When I purchased Felicity several years ago, she was wearing an antique dress and antique underthings. They’re a little bit fragile, so I’ll be packing them away for safekeeping in an archival box. But before I do, I wanted to share construction details (nobody ever seems to do this and to me, as a seamstress, it’s the most interesting part).
The drawers are cotton with cotton lace. The quality of the sewing isn’t tops. Where the tucks meet on each leg, they don’t match. The open crotch seam is finished, but the bottoms of each leg where the lace has been attached have raw edges.
The slip is beautifully made, with perfectly spaced tucks and overcast interior seams. But it doesn’t have any type of closure. It was pinned – yikes! – straight into Felicity’s body, right through her leather. Perhaps we now know why she’s such a pouter. The stitches look, to my untrained eye, like they were made by machine. There are 23-24 per inch (I needed magnifiers to count accurately).

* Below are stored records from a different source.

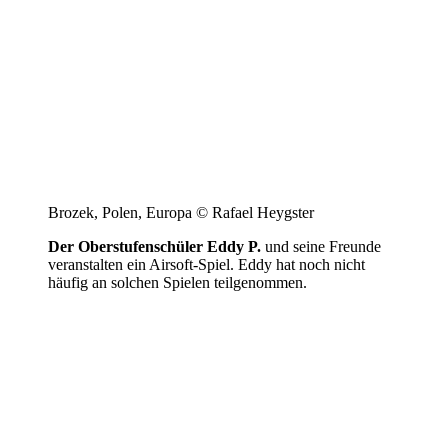
Brozek, Polen, Europa © Rafael Heygster
Der Oberstufenschüler Eddy P.
und seine Freunde
veranstalten ein Airsoft-Spiel. Eddy hat noch nicht
häufig an solchen Spielen teilgenommen.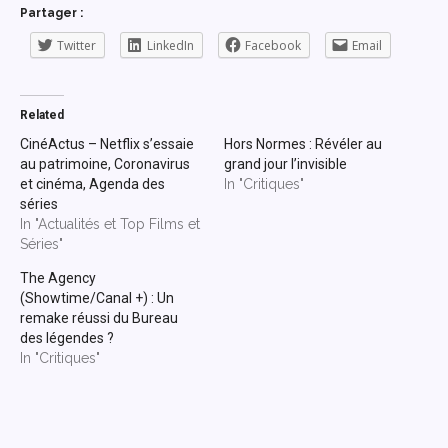
Partager :
Twitter
LinkedIn
Facebook
Email
Related
CinéActus – Netflix s’essaie
Hors Normes : Révéler au
au patrimoine, Coronavirus
grand jour l’invisible
et cinéma, Agenda des
In "Critiques"
séries
In "Actualités et Top Films et
Séries"
The Agency
(Showtime/Canal +) : Un
remake réussi du Bureau
des légendes ?
In "Critiques"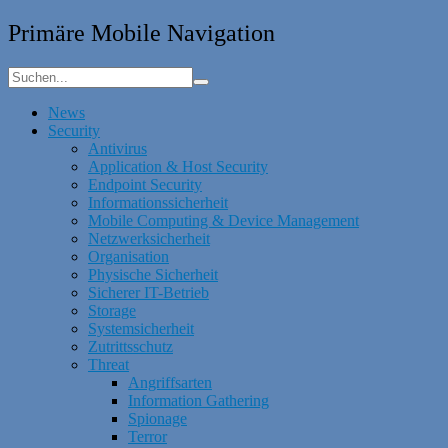
Primäre Mobile Navigation
News
Security
Antivirus
Application & Host Security
Endpoint Security
Informationssicherheit
Mobile Computing & Device Management
Netzwerksicherheit
Organisation
Physische Sicherheit
Sicherer IT-Betrieb
Storage
Systemsicherheit
Zutrittsschutz
Threat
Angriffsarten
Information Gathering
Spionage
Terror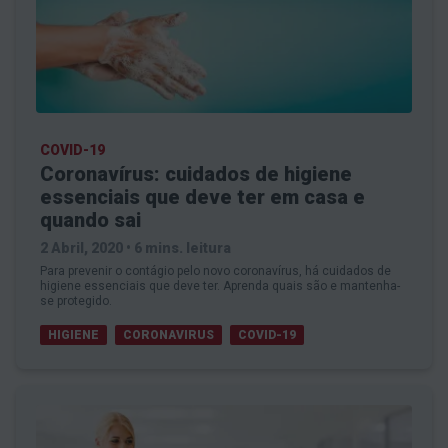
COVID-19
Coronavírus: cuidados de higiene
essenciais que deve ter em casa e
quando sai
2 Abril, 2020
•
6 mins. leitura
Para prevenir o contágio pelo novo coronavírus, há cuidados de
higiene essenciais que deve ter. Aprenda quais são e mantenha-
se protegido.
HIGIENE
CORONAVIRUS
COVID-19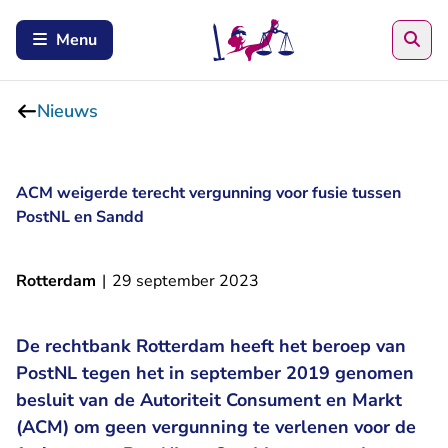
Zoe
Menu
Nieuws
ACM weigerde terecht vergunning voor fusie tussen
PostNL en Sandd
Rotterdam
|
29 september 2023
De rechtbank Rotterdam heeft het beroep van
PostNL tegen het in september 2019 genomen
besluit van de Autoriteit Consument en Markt
(ACM) om geen vergunning te verlenen voor de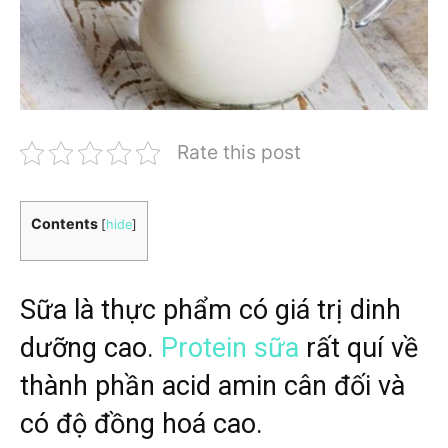
Rate this post
Contents
[
hide
]
Sữa là thực phẩm có giá trị dinh
dưỡng cao.
Protein sữa
rất quí về
thành phần acid amin cân đối và
có độ đồng hoá cao.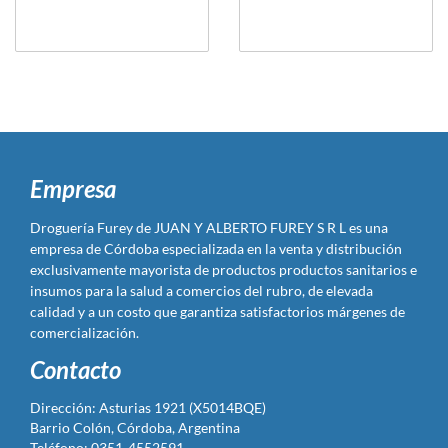
Empresa
Droguería Furey de JUAN Y ALBERTO FUREY S R L es una
empresa de Córdoba especializada en la venta y distribución
exclusivamente mayorista de productos productos sanitarios e
insumos para la salud a comercios del rubro, de elevada
calidad y a un costo que garantiza satisfactorios márgenes de
comercialización.
Contacto
Dirección: Asturias 1921 (X5014BQE)
Barrio Colón, Córdoba, Argentina
Teléfono: 0351-4552591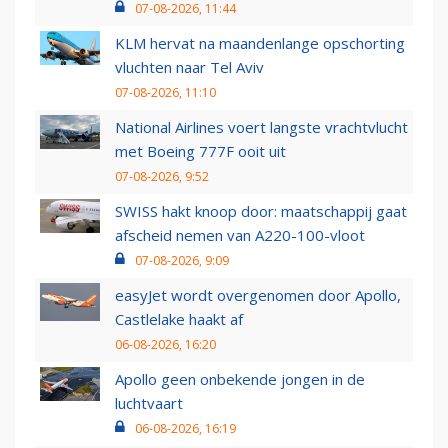
07-08-2026, 11:44
KLM hervat na maandenlange opschorting
vluchten naar Tel Aviv
07-08-2026, 11:10
National Airlines voert langste vrachtvlucht
met Boeing 777F ooit uit
07-08-2026, 9:52
SWISS hakt knoop door: maatschappij gaat
afscheid nemen van A220-100-vloot
07-08-2026, 9:09
easyJet wordt overgenomen door Apollo,
Castlelake haakt af
06-08-2026, 16:20
Apollo geen onbekende jongen in de
luchtvaart
06-08-2026, 16:19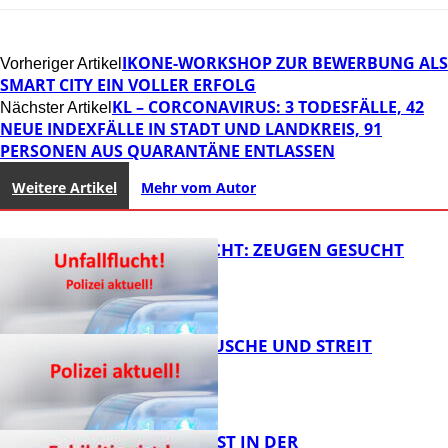
IKONE-WORKSHOP ZUR BEWERBUNG ALS
Vorheriger Artikel
SMART CITY EIN VOLLER ERFOLG
KL – CORCONAVIRUS: 3 TODESFÄLLE, 42
Nächster Artikel
NEUE INDEXFÄLLE IN STADT UND LANDKREIS, 91
PERSONEN AUS QUARANTÄNE ENTLASSEN
Weitere Artikel
Mehr vom Autor
UNFALLFLUCHT: ZEUGEN GESUCHT
KNALLGERÄUSCHE UND STREIT
FB News
EXHIBITIONIST IN DER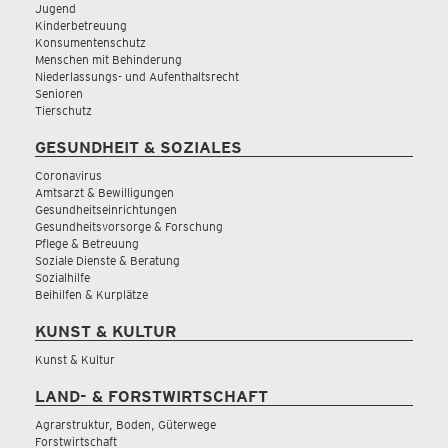
Jugend
Kinderbetreuung
Konsumentenschutz
Menschen mit Behinderung
Niederlassungs- und Aufenthaltsrecht
Senioren
Tierschutz
GESUNDHEIT & SOZIALES
Coronavirus
Amtsarzt & Bewilligungen
Gesundheitseinrichtungen
Gesundheitsvorsorge & Forschung
Pflege & Betreuung
Soziale Dienste & Beratung
Sozialhilfe
Beihilfen & Kurplätze
KUNST & KULTUR
Kunst & Kultur
LAND- & FORSTWIRTSCHAFT
Agrarstruktur, Boden, Güterwege
Forstwirtschaft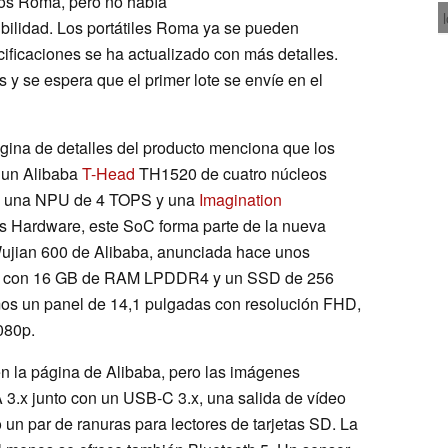
s Roma, pero no había
nibilidad. Los portátiles Roma ya se pueden
cificaciones se ha actualizado con más detalles.
y se espera que el primer lote se envíe en el
ágina de detalles del producto menciona que los
 un Alibaba
T-Head
TH1520 de cuatro núcleos
ye una NPU de 4 TOPS y una
Imagination
Hardware, este SoC forma parte de la nueva
ujian 600 de Alibaba, anunciada hace unos
ta con 16 GB de RAM LPDDR4 y un SSD de 256
mos un panel de 14,1 pulgadas con resolución FHD,
080p.
en la página de Alibaba, pero las imágenes
3.x junto con un USB-C 3.x, una salida de vídeo
un par de ranuras para lectores de tarjetas SD. La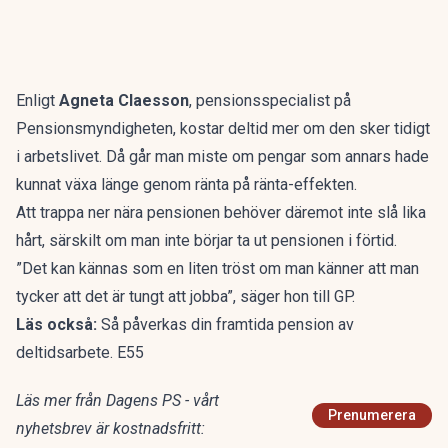
Enligt
Agneta Claesson
, pensionsspecialist på
Pensionsmyndigheten, kostar deltid mer om den sker tidigt
i arbetslivet. Då går man miste om pengar som annars hade
kunnat växa länge genom ränta på ränta-effekten.
Att trappa ner nära pensionen behöver däremot inte slå lika
hårt, särskilt om man inte börjar ta ut pensionen i förtid.
”Det kan kännas som en liten tröst om man känner att man
tycker att det är tungt att jobba”, säger hon till GP.
Läs också:
Så påverkas din framtida pension av
deltidsarbete. E55
Läs mer från Dagens PS - vårt
Prenumerera
nyhetsbrev är kostnadsfritt: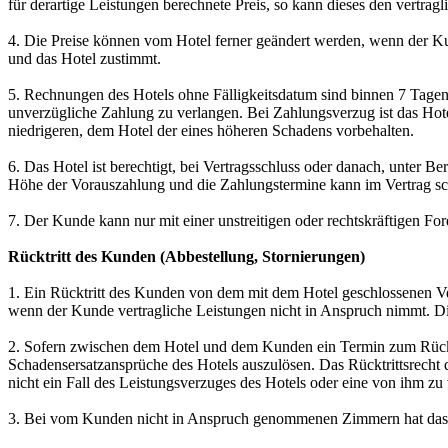
für derartige Leistungen berechnete Preis, so kann dieses den vertra
4. Die Preise können vom Hotel ferner geändert werden, wenn der K
und das Hotel zustimmt.
5. Rechnungen des Hotels ohne Fälligkeitsdatum sind binnen 7 Tagen 
unverzügliche Zahlung zu verlangen. Bei Zahlungsverzug ist das Hot
niedrigeren, dem Hotel der eines höheren Schadens vorbehalten.
6. Das Hotel ist berechtigt, bei Vertragsschluss oder danach, unter 
Höhe der Vorauszahlung und die Zahlungstermine kann im Vertrag sch
7. Der Kunde kann nur mit einer unstreitigen oder rechtskräftigen F
Rücktritt des Kunden (Abbestellung, Stornierungen)
1. Ein Rücktritt des Kunden von dem mit dem Hotel geschlossenen Vert
wenn der Kunde vertragliche Leistungen nicht in Anspruch nimmt. Die
2. Sofern zwischen dem Hotel und dem Kunden ein Termin zum Rücktri
Schadensersatzansprüche des Hotels auszulösen. Das Rücktrittsrecht d
nicht ein Fall des Leistungsverzuges des Hotels oder eine von ihm zu
3. Bei vom Kunden nicht in Anspruch genommenen Zimmern hat das 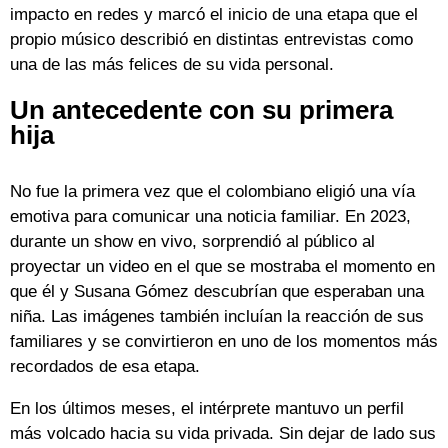
impacto en redes y marcó el inicio de una etapa que el
propio músico describió en distintas entrevistas como
una de las más felices de su vida personal.
Un antecedente con su primera
hija
No fue la primera vez que el colombiano eligió una vía
emotiva para comunicar una noticia familiar. En 2023,
durante un show en vivo, sorprendió al público al
proyectar un video en el que se mostraba el momento en
que él y Susana Gómez descubrían que esperaban una
niña. Las imágenes también incluían la reacción de sus
familiares y se convirtieron en uno de los momentos más
recordados de esa etapa.
En los últimos meses, el intérprete mantuvo un perfil
más volcado hacia su vida privada. Sin dejar de lado sus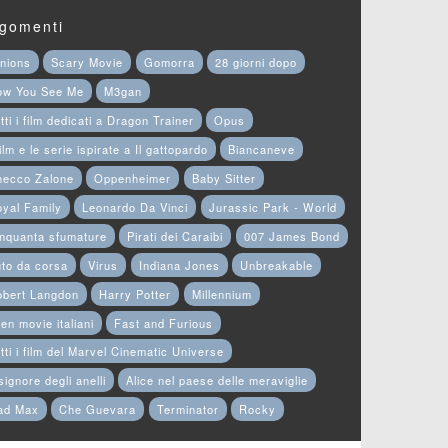
gomenti
nions
Scary Movie
Gomorra
28 giorni dopo
ow You See Me
M3gan
tti i film dedicati a Dragon Trainer
Opus
film e le serie ispirate a Il gattopardo
Biancaneve
hecco Zalone
Oppenheimer
Baby Sitter
yal Family
Leonardo Da Vinci
Jurassic Park - World
nquanta sfumature
Pirati dei Caraibi
007 James Bond
to da corsa
Virus
Indiana Jones
Unbreakable
obert Langdon
Harry Potter
Millennium
en movie italiani
Fast and Furious
tti i film del Marvel Cinematic Universe
 signore degli anelli
Alice nel paese delle meraviglie
ad Max
Che Guevara
Terminator
Rocky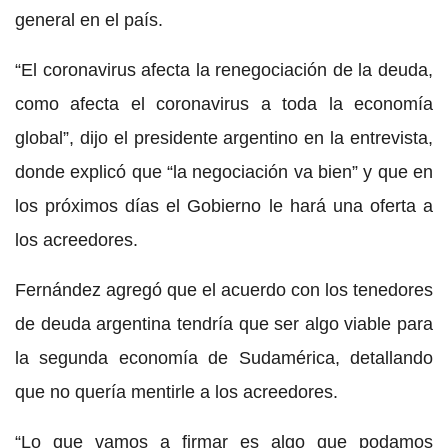
general en el país.
“El coronavirus afecta la renegociación de la deuda,
como afecta el coronavirus a toda la economía
global”, dijo el presidente argentino en la entrevista,
donde explicó que “la negociación va bien” y que en
los próximos días el Gobierno le hará una oferta a
los acreedores.
Fernández agregó que el acuerdo con los tenedores
de deuda argentina tendría que ser algo viable para
la segunda economía de Sudamérica, detallando
que no quería mentirle a los acreedores.
“Lo que vamos a firmar es algo que podamos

Felicity’s dress is also expertly made. My favorite thing is the teeny weeny little hems on the collar and bottoms of the sleeves – no more than 1/16th of an inch. The center back seam is done in the French style and the armscye seams are hand overcast. As for the sleeves, they were shirred and tacked to interior linings (and hemmed) before being seamed.
Two things about the remaining construction surprised me. First, the waistband is lined with fabric that looks very much like the petticoat cotton (it has a slight sheen) but the interior edges of it are raw. Each long edge is folded to the inside, then the skirt is cartridge pleated to the bottom edge and the bodice gathered and overcast to the top edge. Neither the turned down skirt edge or the turned up lower bodice edge, is finished. The other surprise was the method for attaching the collar. It was sewn with the right side facing the inside of the dress, then flipped to the outside. The raw edges beneath are not finished. You see this method in patterns from the turn of the century, but I did not know this was done so early as I presume this dress to be. Note, also, the dogleg on the right side of the waist.